Tebliğ, her müslümana İslam’ın cemiyet planında tatbiki ve tayinine memur olmayı emreder. Müslüman dili ve eliyle her ne yapacaksa hiç birinden ödün vermeyecek. Henüz İslam’ın devleti yokken nazil olan Mutaffıfîn Suresi’nin ilk ayetlerini okuyan sahabe, Kıyamet’e kadar gelecek bütün sömürü sistemlerine karşı duracağını ilan ve kendilerine halef olanlara da aynı duruşu muhafaza etmelerini emretti.
Nerede hakkı gasbedilen bir emekçi varsa koruyucusu İslam’dır. Emekçilerinin haklarının gasp edildiği bir cemiyette alimler, mütefekkirler susarsa orada, “Yalnızca zulmedenlere isabet etmekle kalmayan bir fitne zuhur eder.”16
Proletarya diyerek iktidara gelenlerin emekçinin hakkı üzerinden iktidara gelip heykellerini dikmeleri karşısında alimler sessiz kalırsa sadece emekçi değil topyekün insanlık yakasını en zalim patronlardan daha zalim istismarcılara kaptırır.

Niçin İslam’ın Olduğu
Yerde Sosyalizma Olamaz

Müslüman Gençlik, insanların “çare” diye sosyalizmaya çağrıldığı bir kavşakta biz, “İşçiye alınteri kurumadan ücretini verin.” diyen Peygamber buyruğunu anlatmaz ya da Medine’de sahabenin refah seviyesinin yükseldiği bir zamanda şehirdeki en sade evin Peygamber evi, en mütevazi hayatın da annelerimizin hayatı olduğunu, biraz rahatlamak için dünyalıklar talep ettiklerinde Allah Rasulü’nün ﷺ sade hayatını koruyabilme adına 29 gün onlardan ayrı kaldığını ve nihayet Ahzab Suresi’nin 28. ve 29. ayetlerinin nâzil olduğunu ya da bugün üzerinde onlarca devlet kurulan İslam Devletinin başkanı Hz. Ömer’in vefat ettiğinde geride kalan mirasının, borcunu karşılamadığını, evi satılarak borcunun ödendiğini mevzu yapmaz ve bunun üzerinden bir dünya kurmazsak, sözle, “Durun kalabalıklar bu cadde çıkmaz sokak” dememizin hiçbir tesiri olmaz. İdeocyaların tesiri ancak İslam bir nizam olarak hayatlarına yansıyan müminler vasıtasıyla silinir.

Gazzali Ne Yaptı?!

Çıkarılan bilgiler:
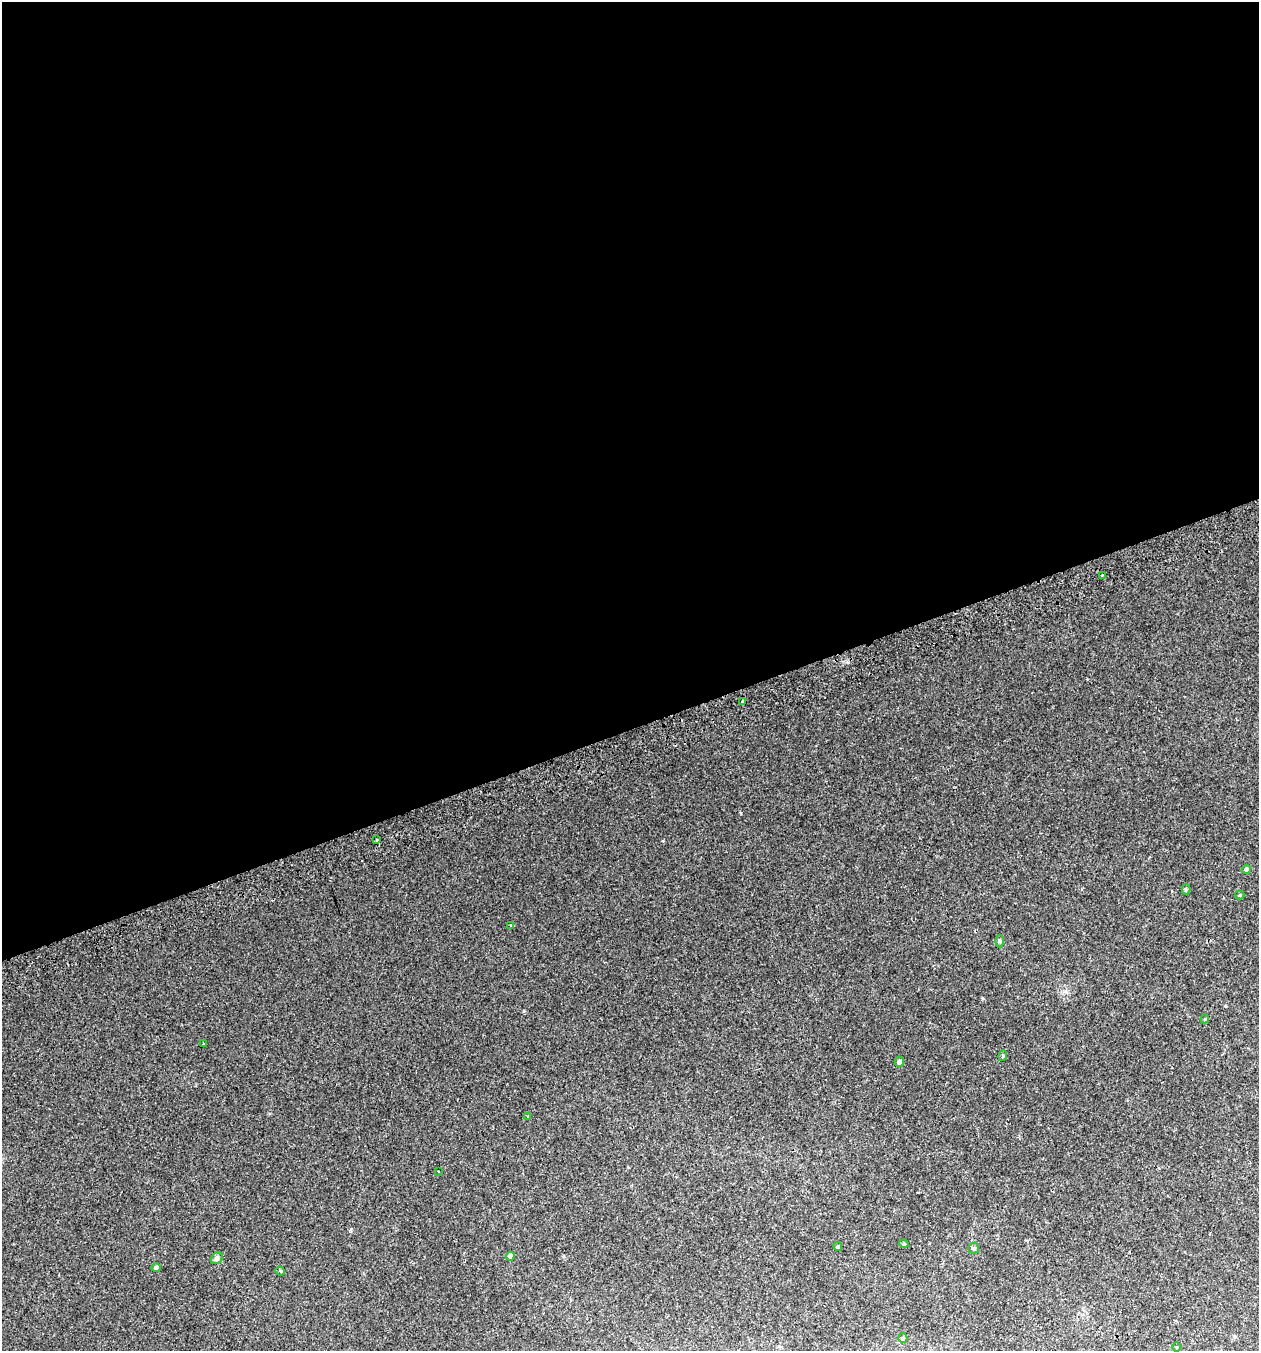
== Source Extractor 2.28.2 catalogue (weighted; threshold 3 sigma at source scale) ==
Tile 2 of 4 x 4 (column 2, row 1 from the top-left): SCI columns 1370-2626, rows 4094-5442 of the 5304 x 5490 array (HDU 1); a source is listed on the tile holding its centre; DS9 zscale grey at full resolution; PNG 1261 x 1353 px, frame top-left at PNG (2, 2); each listed source drawn as its Kron ellipse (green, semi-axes under 4 px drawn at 4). Shown black and unused: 54% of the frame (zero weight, under 2 of 3 exposures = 3% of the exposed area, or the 3 px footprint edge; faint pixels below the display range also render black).
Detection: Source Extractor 2.28.2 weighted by HDU 2 'WHT'; one run over the whole footprint, this tile lists its part. Background 0.00786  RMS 0.0046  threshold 0.0207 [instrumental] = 3 sigma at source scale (4.5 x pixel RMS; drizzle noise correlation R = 1.50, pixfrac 1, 0.0396/0.0396 arcsec/px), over >= 5 px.
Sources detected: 23; all 23 listed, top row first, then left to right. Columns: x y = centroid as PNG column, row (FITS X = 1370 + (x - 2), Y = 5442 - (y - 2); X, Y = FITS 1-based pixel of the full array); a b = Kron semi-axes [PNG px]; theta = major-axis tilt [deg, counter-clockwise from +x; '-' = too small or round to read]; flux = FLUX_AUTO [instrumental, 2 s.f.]
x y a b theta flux
1102 575 3 2 - 0.62
743 701 4 3 - 1.1
377 840 3 2 - 0.52
1246 869 4 4 - 5.5
1186 889 5 4 - 0.62
1240 895 5 4 - 0.5
511 926 3 3 - 1.3
999 941 6 4 90 0.72
1205 1019 4 4 - 0.39
204 1044 3 2 - 0.49
1003 1056 5 4 - 0.64
899 1062 5 4 - 1.5
528 1117 4 3 - 0.38
438 1171 3 3 - 1.1
904 1244 5 3 - 0.39
838 1246 4 3 - 0.47
974 1248 5 5 - 0.97
510 1256 4 4 - 1.2
217 1258 7 5 45 0.89
156 1268 5 4 - 1
280 1271 5 4 - 0.54
903 1338 5 4 - 0.64
1177 1347 5 3 - 0.38
Unlisted compact peaks at least as high as the median listed source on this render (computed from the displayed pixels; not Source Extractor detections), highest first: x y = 351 1229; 663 841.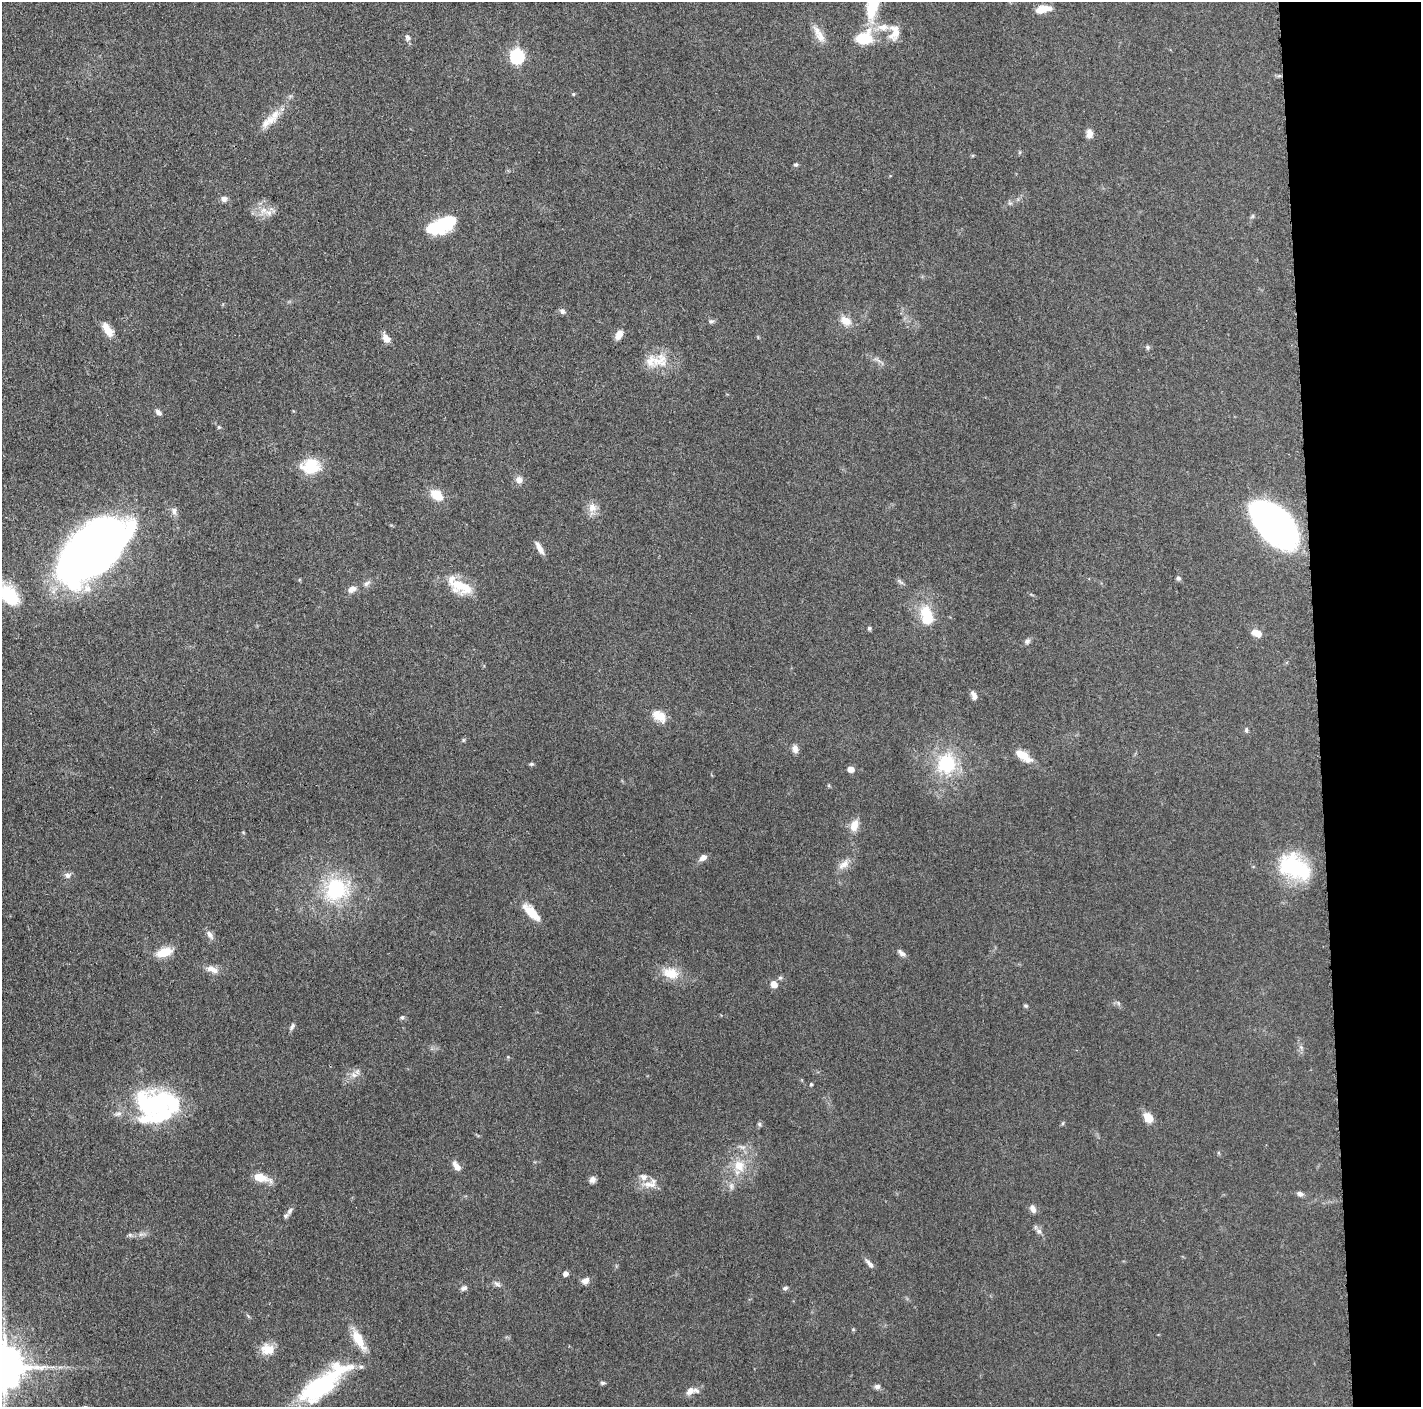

Görevleriniz:
1. Verilen metnin “Tebliğ, her müslümana” sözlerini içeren yerle açılıp “muhafaza etmelerini emretti.” ile kapanan kısmını harfi harfine tekrarlar mısın?
2. Şu ifadeler verilen metne uyuyor mu? Her biri için evet ya da hayır de ve karar veren sözleri metinden aynen alıntıla: (a) Hz. Ömer'in geride kalan mirası borcunu karşılamaya yetti. (b) Allah Rasulü ﷺ 29 gün onlardan ayrı kaldı. (c) Mutaffıfîn Suresi, henüz İslam'ın devleti yokken nazil oldu.
Satırların verilen metinle hiçbir ilgisi yoktur.

Son cevaplar:
1.
Tebliğ, her müslümana İslam’ın cemiyet planında tatbiki ve tayinine memur olmayı emreder. Müslüman dili ve eliyle her ne yapacaksa hiç birinden ödün vermeyecek. Henüz İslam’ın devleti yokken nazil olan Mutaffıfîn Suresi’nin ilk ayetlerini okuyan sahabe, Kıyamet’e kadar gelecek bütün sömürü sistemlerine karşı duracağını ilan ve kendilerine halef olanlara da aynı duruşu muhafaza etmelerini emretti.

2.
(a) Hayır: “geride kalan mirasının, borcunu karşılamadığını, evi satılarak borcunun ödendiğini”
(b) Evet: “29 gün onlardan ayrı kaldığını”
(c) Evet: “Henüz İslam’ın devleti yokken nazil olan Mutaffıfîn Suresi’nin”